Author: Fyodor Dostoevsky

Narrator: Alex Squire, The Light

Unabridged: 39 hr 29 min

Format: Digital Audiobook Download

Published: 01/22/2026

Categories: Fiction


Synopsis

This monumental philosophical and psychological novel by Fyodor Dostoevsky follows the lives of three very different brothers bound together by blood, resentment, faith, doubt, and the dark shadow of their shared father. Each brother represents a conflicting vision of human nature—reason and rebellion, spiritual devotion, and reckless passion—while all are drawn into a moral storm that will test the limits of love, loyalty, and conscience.
As betrayal, desire, greed, and long-buried hatred rise to the surface, a violent crime shatters the family and forces every character to confront the truth of their own soul. Guilt spreads far beyond the one who commits the act, entangling the innocent with the corrupt and exposing how responsibility, choice, and suffering are never confined to a single person. Faith collides with atheism, free will wrestles with fate, and justice itself becomes uncertain in a world where truth is buried beneath fear and self-deception.
Through spiritual struggle, courtroom drama, confession, and inner torment, Fyodor Dostoevsky explores God, evil, redemption, love, and the terrifying freedom of human choice.
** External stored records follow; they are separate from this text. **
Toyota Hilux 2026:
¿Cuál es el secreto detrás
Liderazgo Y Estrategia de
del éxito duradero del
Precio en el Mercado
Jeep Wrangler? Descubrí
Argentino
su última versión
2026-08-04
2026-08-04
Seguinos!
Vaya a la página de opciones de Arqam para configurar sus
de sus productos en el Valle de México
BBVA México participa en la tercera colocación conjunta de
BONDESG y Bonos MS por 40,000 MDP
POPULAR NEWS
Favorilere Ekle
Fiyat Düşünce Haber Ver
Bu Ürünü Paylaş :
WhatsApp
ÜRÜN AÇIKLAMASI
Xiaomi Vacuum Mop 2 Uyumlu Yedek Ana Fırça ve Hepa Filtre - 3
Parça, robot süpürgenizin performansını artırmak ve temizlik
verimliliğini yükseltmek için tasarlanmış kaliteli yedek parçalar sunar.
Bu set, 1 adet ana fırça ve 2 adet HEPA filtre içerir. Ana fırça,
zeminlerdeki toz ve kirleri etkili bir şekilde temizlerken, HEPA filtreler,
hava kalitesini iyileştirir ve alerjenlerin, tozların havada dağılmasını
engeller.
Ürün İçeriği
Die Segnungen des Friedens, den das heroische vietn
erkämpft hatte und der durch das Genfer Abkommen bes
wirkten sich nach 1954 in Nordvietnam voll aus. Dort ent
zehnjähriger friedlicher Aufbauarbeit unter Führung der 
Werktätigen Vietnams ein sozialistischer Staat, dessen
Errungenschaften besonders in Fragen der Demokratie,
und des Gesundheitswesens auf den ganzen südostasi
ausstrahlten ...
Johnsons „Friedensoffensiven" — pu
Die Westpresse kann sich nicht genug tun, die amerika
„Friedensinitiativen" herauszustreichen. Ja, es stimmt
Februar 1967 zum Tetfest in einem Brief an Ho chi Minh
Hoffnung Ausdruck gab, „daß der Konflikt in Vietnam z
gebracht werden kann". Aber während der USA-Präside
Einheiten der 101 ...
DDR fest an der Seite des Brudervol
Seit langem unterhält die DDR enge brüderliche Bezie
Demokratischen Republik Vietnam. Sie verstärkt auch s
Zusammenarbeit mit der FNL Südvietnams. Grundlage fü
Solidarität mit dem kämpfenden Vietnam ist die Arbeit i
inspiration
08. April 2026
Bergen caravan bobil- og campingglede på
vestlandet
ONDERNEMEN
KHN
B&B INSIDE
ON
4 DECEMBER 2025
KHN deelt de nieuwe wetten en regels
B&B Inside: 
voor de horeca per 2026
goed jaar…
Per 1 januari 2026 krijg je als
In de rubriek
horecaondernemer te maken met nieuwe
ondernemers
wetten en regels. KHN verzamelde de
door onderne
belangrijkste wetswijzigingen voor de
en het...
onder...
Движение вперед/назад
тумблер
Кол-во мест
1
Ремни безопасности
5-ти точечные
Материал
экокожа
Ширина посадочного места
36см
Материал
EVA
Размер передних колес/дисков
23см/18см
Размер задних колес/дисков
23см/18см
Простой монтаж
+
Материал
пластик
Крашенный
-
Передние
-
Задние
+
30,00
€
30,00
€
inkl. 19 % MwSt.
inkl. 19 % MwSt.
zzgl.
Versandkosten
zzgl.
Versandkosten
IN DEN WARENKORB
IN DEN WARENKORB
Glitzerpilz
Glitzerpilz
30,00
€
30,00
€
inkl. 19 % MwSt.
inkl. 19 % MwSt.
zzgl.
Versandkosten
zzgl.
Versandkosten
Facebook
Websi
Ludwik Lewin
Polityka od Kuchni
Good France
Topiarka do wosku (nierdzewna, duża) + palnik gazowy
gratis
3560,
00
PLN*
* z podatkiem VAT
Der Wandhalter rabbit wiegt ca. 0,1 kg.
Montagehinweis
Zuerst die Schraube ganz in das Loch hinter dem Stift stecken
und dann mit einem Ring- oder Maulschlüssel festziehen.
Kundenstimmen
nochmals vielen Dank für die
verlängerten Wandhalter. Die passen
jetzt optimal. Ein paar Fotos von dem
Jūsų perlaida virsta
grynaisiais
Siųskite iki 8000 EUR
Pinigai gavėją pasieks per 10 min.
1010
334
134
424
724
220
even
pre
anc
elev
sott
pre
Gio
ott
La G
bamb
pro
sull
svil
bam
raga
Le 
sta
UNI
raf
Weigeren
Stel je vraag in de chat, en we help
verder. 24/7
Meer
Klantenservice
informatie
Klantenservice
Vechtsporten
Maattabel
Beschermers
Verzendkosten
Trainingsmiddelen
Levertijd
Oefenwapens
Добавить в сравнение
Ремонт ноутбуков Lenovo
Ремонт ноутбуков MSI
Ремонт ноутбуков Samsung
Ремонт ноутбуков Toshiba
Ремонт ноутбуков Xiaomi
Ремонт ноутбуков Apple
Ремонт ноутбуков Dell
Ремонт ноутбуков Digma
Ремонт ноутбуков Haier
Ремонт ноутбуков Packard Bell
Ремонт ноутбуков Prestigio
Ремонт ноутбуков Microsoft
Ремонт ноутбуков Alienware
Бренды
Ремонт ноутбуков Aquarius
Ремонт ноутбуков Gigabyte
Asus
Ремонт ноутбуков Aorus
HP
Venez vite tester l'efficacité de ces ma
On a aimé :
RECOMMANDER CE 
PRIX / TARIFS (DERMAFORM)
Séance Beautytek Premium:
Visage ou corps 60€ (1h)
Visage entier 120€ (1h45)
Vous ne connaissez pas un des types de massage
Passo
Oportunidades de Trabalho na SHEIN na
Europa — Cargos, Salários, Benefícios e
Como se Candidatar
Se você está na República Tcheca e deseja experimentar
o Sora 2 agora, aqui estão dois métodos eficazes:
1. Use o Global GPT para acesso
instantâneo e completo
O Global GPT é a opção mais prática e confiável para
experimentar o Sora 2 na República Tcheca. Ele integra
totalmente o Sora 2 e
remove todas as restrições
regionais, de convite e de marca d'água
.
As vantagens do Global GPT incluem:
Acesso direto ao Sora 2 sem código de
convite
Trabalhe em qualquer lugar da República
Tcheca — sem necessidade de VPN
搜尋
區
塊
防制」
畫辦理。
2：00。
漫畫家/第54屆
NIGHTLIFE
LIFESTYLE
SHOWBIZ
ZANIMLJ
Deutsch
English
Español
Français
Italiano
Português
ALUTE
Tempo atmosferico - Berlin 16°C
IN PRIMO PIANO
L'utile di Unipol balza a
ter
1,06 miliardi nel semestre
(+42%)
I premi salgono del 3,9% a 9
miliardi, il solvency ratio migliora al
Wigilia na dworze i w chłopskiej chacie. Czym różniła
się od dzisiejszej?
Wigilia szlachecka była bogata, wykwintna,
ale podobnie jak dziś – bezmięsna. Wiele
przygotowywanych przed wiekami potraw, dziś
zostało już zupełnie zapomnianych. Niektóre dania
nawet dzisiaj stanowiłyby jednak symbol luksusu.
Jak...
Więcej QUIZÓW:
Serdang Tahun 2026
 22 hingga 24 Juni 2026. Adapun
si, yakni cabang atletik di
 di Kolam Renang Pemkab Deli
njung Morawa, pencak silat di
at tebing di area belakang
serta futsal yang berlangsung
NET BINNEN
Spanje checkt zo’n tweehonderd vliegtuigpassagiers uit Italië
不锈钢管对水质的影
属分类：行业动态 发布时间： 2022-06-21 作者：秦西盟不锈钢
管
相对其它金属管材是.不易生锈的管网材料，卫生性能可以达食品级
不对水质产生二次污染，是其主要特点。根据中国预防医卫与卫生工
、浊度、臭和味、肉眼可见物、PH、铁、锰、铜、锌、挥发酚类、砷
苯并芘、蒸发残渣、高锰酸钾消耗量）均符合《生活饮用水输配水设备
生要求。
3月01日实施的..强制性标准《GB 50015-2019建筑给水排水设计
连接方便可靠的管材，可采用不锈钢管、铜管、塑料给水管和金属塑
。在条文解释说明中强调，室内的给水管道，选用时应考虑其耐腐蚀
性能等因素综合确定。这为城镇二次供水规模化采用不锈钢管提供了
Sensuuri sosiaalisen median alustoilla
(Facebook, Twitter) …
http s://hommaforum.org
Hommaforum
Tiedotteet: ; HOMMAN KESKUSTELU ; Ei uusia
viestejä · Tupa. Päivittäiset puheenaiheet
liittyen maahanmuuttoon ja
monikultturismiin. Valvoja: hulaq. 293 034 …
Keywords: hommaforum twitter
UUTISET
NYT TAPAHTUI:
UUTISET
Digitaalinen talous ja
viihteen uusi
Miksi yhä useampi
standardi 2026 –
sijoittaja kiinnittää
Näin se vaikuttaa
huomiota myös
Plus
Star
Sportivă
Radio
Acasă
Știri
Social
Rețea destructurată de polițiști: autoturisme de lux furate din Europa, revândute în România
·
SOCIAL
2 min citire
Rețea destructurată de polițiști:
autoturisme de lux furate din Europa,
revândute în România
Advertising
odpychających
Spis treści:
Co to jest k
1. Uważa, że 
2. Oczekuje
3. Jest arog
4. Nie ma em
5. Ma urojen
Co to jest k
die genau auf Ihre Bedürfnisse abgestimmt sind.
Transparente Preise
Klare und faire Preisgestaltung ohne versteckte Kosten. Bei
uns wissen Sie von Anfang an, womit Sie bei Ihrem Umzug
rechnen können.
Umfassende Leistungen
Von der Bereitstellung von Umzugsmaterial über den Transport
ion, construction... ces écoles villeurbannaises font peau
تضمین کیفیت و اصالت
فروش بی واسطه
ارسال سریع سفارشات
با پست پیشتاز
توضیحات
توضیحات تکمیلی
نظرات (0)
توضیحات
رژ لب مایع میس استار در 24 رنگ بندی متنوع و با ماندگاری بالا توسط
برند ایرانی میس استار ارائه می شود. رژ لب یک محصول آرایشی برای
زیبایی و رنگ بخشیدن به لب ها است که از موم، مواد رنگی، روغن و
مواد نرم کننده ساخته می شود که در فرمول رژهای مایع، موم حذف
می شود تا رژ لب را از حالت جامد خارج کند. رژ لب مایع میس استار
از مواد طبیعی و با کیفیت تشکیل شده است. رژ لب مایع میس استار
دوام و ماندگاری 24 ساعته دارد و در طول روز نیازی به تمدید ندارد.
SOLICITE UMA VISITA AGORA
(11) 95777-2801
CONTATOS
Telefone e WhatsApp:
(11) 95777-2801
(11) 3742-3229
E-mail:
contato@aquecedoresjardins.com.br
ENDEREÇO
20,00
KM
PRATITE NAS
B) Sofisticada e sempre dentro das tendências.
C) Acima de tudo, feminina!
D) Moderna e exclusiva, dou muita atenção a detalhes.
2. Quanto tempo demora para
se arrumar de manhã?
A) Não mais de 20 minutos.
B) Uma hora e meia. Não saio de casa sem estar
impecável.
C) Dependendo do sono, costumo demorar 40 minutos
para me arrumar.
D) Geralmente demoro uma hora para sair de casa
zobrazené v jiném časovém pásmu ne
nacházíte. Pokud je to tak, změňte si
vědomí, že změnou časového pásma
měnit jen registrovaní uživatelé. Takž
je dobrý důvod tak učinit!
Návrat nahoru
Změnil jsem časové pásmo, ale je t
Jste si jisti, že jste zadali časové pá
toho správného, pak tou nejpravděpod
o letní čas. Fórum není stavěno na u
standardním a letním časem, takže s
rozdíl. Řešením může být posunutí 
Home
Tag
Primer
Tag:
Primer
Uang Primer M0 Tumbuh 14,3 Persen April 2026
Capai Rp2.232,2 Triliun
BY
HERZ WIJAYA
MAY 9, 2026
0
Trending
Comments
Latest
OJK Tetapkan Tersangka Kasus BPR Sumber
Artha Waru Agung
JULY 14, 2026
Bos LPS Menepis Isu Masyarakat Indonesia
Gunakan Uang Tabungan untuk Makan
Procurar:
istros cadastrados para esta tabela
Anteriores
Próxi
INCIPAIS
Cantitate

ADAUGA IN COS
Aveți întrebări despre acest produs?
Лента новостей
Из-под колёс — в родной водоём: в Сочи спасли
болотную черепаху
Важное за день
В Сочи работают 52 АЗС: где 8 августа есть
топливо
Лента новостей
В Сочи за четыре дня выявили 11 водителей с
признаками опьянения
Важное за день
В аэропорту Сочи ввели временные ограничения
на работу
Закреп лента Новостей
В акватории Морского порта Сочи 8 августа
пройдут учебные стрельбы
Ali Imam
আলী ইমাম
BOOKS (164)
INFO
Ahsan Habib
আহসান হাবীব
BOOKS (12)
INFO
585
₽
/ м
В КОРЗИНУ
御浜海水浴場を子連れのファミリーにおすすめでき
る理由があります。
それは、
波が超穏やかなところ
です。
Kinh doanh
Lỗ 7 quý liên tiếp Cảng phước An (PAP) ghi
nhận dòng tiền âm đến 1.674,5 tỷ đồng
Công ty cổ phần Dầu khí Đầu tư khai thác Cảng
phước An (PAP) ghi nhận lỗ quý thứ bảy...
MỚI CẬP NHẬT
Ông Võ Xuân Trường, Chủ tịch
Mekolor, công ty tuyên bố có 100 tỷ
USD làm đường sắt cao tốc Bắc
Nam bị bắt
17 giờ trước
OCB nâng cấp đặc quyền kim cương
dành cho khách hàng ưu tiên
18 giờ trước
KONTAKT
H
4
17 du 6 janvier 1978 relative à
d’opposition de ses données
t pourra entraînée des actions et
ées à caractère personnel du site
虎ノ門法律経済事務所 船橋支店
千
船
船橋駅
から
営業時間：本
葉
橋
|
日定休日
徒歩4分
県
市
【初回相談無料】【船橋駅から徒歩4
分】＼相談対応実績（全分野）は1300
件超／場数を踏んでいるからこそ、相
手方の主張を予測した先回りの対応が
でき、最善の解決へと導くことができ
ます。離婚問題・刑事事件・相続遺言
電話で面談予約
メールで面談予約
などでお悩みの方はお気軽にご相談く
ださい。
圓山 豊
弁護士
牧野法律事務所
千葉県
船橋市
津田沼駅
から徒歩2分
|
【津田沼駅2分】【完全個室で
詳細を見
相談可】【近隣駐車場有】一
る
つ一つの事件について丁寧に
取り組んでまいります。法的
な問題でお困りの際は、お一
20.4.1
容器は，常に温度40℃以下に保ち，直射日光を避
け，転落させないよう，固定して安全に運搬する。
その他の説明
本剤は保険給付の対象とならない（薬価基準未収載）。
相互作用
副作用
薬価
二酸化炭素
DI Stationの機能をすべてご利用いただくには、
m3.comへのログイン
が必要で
The novel confronts the deepest questions of existence—why people suffer, whether morality can exist without faith, and whether forgiveness is possible after unimaginable wrongdoing. It is a vast and unforgettable meditation on the human soul at war with itself.

About Fyodor Dostoevsky

Fyodor Dostoevsky (1821-1881), born in Moscow, lived much of his childhood distanced from his frail mother and officious father. During these formative years, he formed a close bond with his elder brother Mikhail. When they were teenagers, however, Fyodor and Mikhail were enrolled in separate boarding schools, Fyodor matriculating at an engineering school in St. Petersburg. Even as he was studying the trade of government, Dostoevsky was honing his skills as a writer, inking drafts of what would become his first novel-Poor Folk. In 1846, it was published to warm critical response. Something of a literary figure at the age of twenty-five, Dostoevsky began attending the discussion group that would result in his imprisonment. His sentence was commuted to four years in prison and four years of army service. His prison experiences, as well as his life after prison among the urban poor of Russia, provided a vivid backdrop for much of his later work. Released from his imprisonment and service by 1858, he began a fourteen-year period of furious writing, in which he published many significant texts, including The House of the Dead, Notes from the Underground, Crime and Punishment, The Idiot, and Devils. During this period, Dostoevsky's life was in upheaval, as he lost both his first wife and his brother. On February 15, 1867, he married his stenographer Anna Grigorevna Snitkina, who managed his affairs until his death. Two months before he died, Dostoevsky completed the epilogue to The Brothers Karamazov, which was published in serial form in the Russian Messenger.